The next item to check is whether the small amount of variation in the bad readings have some value for predictions.  If they did, we would still have to separate them out or rescale them to work with the good values.  Let's use a pairplot to check the possibilities.

In [None]:
# Bad values only

plot_df = plot_df.loc[bad_idx_tr == 1]
# plot_df.drop(columns='target_benzene', inplace=True)

g = sns.PairGrid(plot_df.iloc[:, :-1], diag_sharey=False)
g.map_upper(sns.scatterplot)
g.map_lower(sns.kdeplot)
g.map_diag(sns.histplot)

The only clear correlation is between two of the targets, so we will conclude that none of the variation in the predictors in the bad samples has any value for us.

# Corrections

## Preprocessing

There are many ways we could substitute values in place of the bad data.  Here we will simply replace any bad value with the last good value before it, and check that we have some correlation to the target values for those samples.

In [None]:
# Simple data fix--use previous value

# Get list of locations to fix (by number)
bad_idx_2 = bad_idx_tr.copy()
bad_idx_2.index = range(bad_idx_2.shape[0])

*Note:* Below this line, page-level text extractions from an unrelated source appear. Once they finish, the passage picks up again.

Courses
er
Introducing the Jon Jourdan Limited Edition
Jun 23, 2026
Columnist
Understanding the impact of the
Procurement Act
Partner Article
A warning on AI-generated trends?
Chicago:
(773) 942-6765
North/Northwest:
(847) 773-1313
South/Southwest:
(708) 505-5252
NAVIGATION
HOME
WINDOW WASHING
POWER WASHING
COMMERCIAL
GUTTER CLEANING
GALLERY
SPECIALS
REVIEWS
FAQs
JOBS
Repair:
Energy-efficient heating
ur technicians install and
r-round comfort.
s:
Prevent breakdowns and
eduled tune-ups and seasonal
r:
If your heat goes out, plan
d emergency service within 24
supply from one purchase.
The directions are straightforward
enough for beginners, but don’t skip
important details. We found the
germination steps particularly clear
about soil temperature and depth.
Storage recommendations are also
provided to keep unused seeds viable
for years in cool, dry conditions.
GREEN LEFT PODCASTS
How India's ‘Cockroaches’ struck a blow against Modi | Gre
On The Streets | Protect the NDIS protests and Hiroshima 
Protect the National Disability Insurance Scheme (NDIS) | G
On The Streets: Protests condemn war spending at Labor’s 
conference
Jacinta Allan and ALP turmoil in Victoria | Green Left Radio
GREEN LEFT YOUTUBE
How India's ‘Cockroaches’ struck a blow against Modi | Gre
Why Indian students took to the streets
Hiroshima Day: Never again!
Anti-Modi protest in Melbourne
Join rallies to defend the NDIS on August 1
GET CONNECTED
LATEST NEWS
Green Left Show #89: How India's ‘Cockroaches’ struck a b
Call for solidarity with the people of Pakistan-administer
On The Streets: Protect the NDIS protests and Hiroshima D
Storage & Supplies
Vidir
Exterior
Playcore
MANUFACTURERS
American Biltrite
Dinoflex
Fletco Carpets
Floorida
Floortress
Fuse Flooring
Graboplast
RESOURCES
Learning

bad_idx_list = bad_idx_2[bad_idx_2 == 1].index

In [None]:
# Fix these locations by using the value before the start of the bad data
fixed_data = train_set_tidx.copy()
skip_cols = ['target_carbon_monoxide', 'target_nitrogen_oxides']

for i in bad_idx_list:
    for j, col in enumerate(fixed_data.columns):
        if col in skip_cols:
            continue
        fixed_data.iloc[i, j] = fixed_data.iloc[i-1, j]

In [None]:
# Fixed samples only

plot_df = fixed_data.loc[bad_idx_tr == 1]

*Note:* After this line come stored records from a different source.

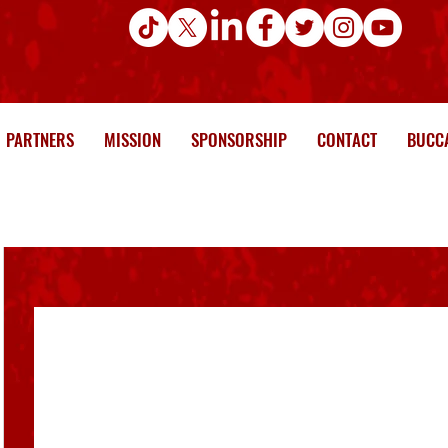
PARTNERS
MISSION
SPONSORSHIP
CONTACT
BUCCA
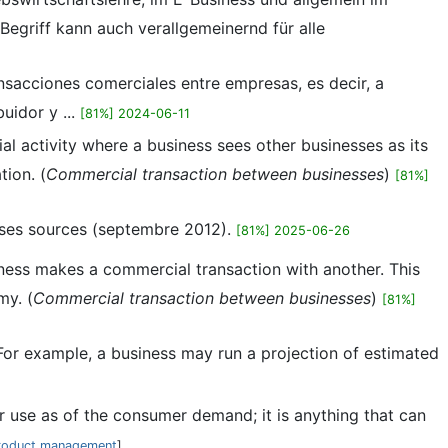
egriff kann auch verallgemeinernd für alle
ansacciones comerciales entre empresas, es decir, a
uidor y ...
[81%] 2024-06-11
al activity where a business sees other businesses as its
tion. (
Commercial transaction between businesses
)
[81%]
t ses sources (septembre 2012).
[81%] 2025-06-26
siness makes a commercial transaction with another. This
my. (
Commercial transaction between businesses
)
[81%]
. For example, a business may run a projection of estimated
er use as of the consumer demand; it is anything that can
roduct management
]...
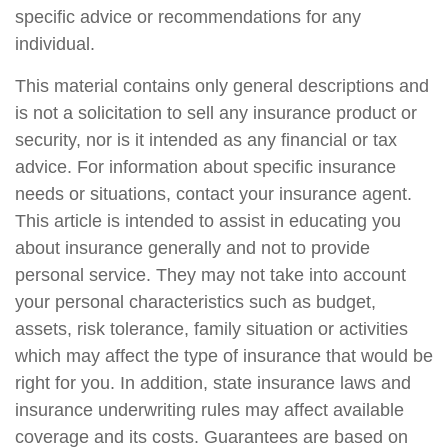
specific advice or recommendations for any
individual.
This material contains only general descriptions and
is not a solicitation to sell any insurance product or
security, nor is it intended as any financial or tax
advice. For information about specific insurance
needs or situations, contact your insurance agent.
This article is intended to assist in educating you
about insurance generally and not to provide
personal service. They may not take into account
your personal characteristics such as budget,
assets, risk tolerance, family situation or activities
which may affect the type of insurance that would be
right for you. In addition, state insurance laws and
insurance underwriting rules may affect available
coverage and its costs. Guarantees are based on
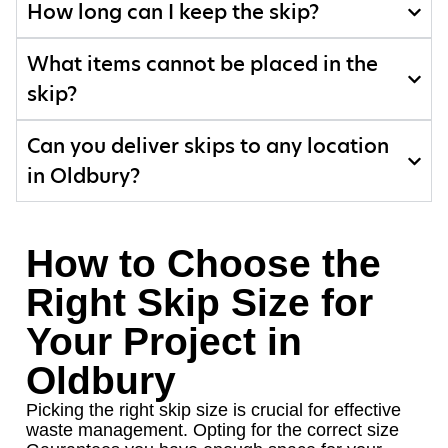
How long can I keep the skip?
What items cannot be placed in the
skip?
Can you deliver skips to any location
in Oldbury?
How to Choose the
Right Skip Size for
Your Project in
Oldbury
Picking the right skip size is crucial for effective
waste management. Opting for the correct size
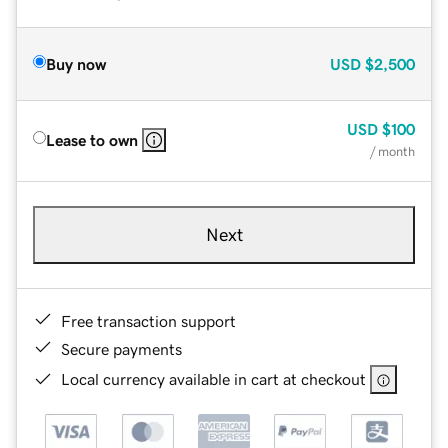
Buy now
USD
$2,500
USD
$100
Lease to own
/ month
Next
Free transaction support
Secure payments
Local currency available in cart at checkout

g = sns.PairGrid(plot_df, diag_sharey=False)
g.map_upper(sns.scatterplot, alpha=0.1)
g.map_lower(sns.kdeplot)
g.map_diag(sns.histplot)

Here we can see that some sensors show strong correlations, so some form of fixed data should be used.

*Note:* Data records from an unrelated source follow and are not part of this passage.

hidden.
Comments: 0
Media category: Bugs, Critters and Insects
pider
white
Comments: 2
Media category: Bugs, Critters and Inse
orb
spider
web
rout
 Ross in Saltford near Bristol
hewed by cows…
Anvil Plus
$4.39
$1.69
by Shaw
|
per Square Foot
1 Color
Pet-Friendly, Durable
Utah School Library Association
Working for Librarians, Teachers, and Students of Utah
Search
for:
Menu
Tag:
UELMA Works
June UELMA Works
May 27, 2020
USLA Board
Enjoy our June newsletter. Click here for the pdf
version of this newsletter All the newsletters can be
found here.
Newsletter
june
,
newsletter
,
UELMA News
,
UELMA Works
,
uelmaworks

Benzene always has the same value when the sensors are failing, so we might do better setting the final prediction to that value for those samples rather than using a prediction from the model.  This assumes, of course, that the test data is like the training data in this respect.  Be sure to use the original value of Benzene in the bad data and not the log value shown in this notebook.